Q
How to minimize tissue wrinkling during cryosectioning?
A
It is recommended that the cold mounting method be selected and solutions be added and discarded slowly throughout the process.
Q
Does omitting the primary and secondary antibodies, along with the Fc blocking reagent, during the permeabilization step affect the determination of the optimal permeabilization time?
A
No, it won't affect the results.
Q
If a fresh frozen sample has already been tested in the Stereo-seq Transcriptomics workflow with other staining methods (e.g., H&E or ssDNA), is it necessary to perform a permeabilization optimization experiment using the mIF protocol?
A
The permeabilization optimization experiment is necessary for the mIF workflow. In the mIF permeabilization protocol, the mIF staining and imaging process should take place between the methanol fixation and tissue permeabilization steps, although the primary and secondary antibodies, along with the Fc blocking reagent, can be replaced with nuclease-free water.
Q
Is the Fc blocking reagent required for the blocking solution?
A
It is strongly recommended that users add Fc blocking solutions that are not homologous to the primary antibody.
Q
Can I move the Stereo-seq Chip Slide after switching the channels for an mIF image?
A
Do not move the Stereo-seq Chip Slide when capturing multiple IF images. The slide must be kept still until the IF images from all channels have been captured. Moreover, applying a drop of water on the imaging stage prior to positioning the Stereo-seq Chip Slide is critical to the imaging process. This ensures the slide remains stationary during imaging, thereby avoiding any mobile bias.
Q
What is the best way to hadle areas of excessively high signal that impact judgment in the IF image?
A
There are two options.
Option 1: Avoid selecting fluorophores with overlapping wavelengths that may lead to spectral crossover;
Option 2: Replace a microscope to eliminate the risk of channel bleed through.
Q
Why is a brief centrifugation recommended before adding primary, secondary antibodies and DAPI solutions?
A
Brief centrifugation prevents the pipetting of antibodies or dye aggregates that have formed during storage, which can lead to bright spots on the fluorescence image.
Q
Can different antibodies be added in the mIF staining process? Which sources of antibodies have been tested so far?
A
The primary antibody should be mixed with different primary antibodies of different origins (primary antibody and secondary antibody should be of the same origin), and so far only primary antibodies of mouse/rabbit/rat origin have been tested.
Q
What points should be considered before and after drawing hydrophobic circles on the microscopic glass slide with an immunohistochemistry pen?
A
Before drawing the hydrophobic circle, ensure the slide around the tissue is dry. You can use dust-free paper to gently wipe away any moisture from the slide.
Hold down the slide with one hand and draw the circle to prevent it from moving.

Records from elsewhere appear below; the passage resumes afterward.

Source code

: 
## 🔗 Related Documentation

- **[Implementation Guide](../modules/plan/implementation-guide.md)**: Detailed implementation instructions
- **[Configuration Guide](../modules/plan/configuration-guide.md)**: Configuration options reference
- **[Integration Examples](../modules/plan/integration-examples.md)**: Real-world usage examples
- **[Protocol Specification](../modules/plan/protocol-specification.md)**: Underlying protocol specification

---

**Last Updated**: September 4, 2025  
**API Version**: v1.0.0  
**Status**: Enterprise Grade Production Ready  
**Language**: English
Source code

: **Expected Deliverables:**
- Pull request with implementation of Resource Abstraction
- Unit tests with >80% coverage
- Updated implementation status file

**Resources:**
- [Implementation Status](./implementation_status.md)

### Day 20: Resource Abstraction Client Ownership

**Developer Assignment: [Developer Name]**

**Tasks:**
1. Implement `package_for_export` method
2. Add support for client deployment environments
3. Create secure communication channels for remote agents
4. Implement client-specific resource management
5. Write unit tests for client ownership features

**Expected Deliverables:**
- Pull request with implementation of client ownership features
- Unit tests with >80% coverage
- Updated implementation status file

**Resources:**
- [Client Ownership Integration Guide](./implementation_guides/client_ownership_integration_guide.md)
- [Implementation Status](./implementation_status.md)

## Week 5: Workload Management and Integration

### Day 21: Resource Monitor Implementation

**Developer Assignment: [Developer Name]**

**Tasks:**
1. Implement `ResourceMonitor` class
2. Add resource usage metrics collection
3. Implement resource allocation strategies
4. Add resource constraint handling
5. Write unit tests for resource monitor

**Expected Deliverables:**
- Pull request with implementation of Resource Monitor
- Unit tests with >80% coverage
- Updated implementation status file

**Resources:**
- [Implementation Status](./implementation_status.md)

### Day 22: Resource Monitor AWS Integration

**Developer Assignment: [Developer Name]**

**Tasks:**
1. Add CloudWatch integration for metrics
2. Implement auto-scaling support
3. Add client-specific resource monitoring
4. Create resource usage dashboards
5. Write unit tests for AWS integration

When adding liquid, make sure to add it inside the hydrophobic circle, just enough to cover the entire tissue.
Avoid adding too much liquid, as it may overflow the hydrophobic circle, making it difficult for the circle to contain the liquid within.
Be careful when suctioning and disposing of the liquid; do not suction outside the hydrophobic circle.
When disposing of the liquid, ensure you do not drop any liquid outside the hydrophobic circle and keep it dry.
Q
When performing antibody titrations on microscopic glass slides, how many tissue sections can be mounted on one slide?
A
It is recommended to mount only one tissue section per microscopic glass slide to prevent the tissue from drying out during subsequent operations.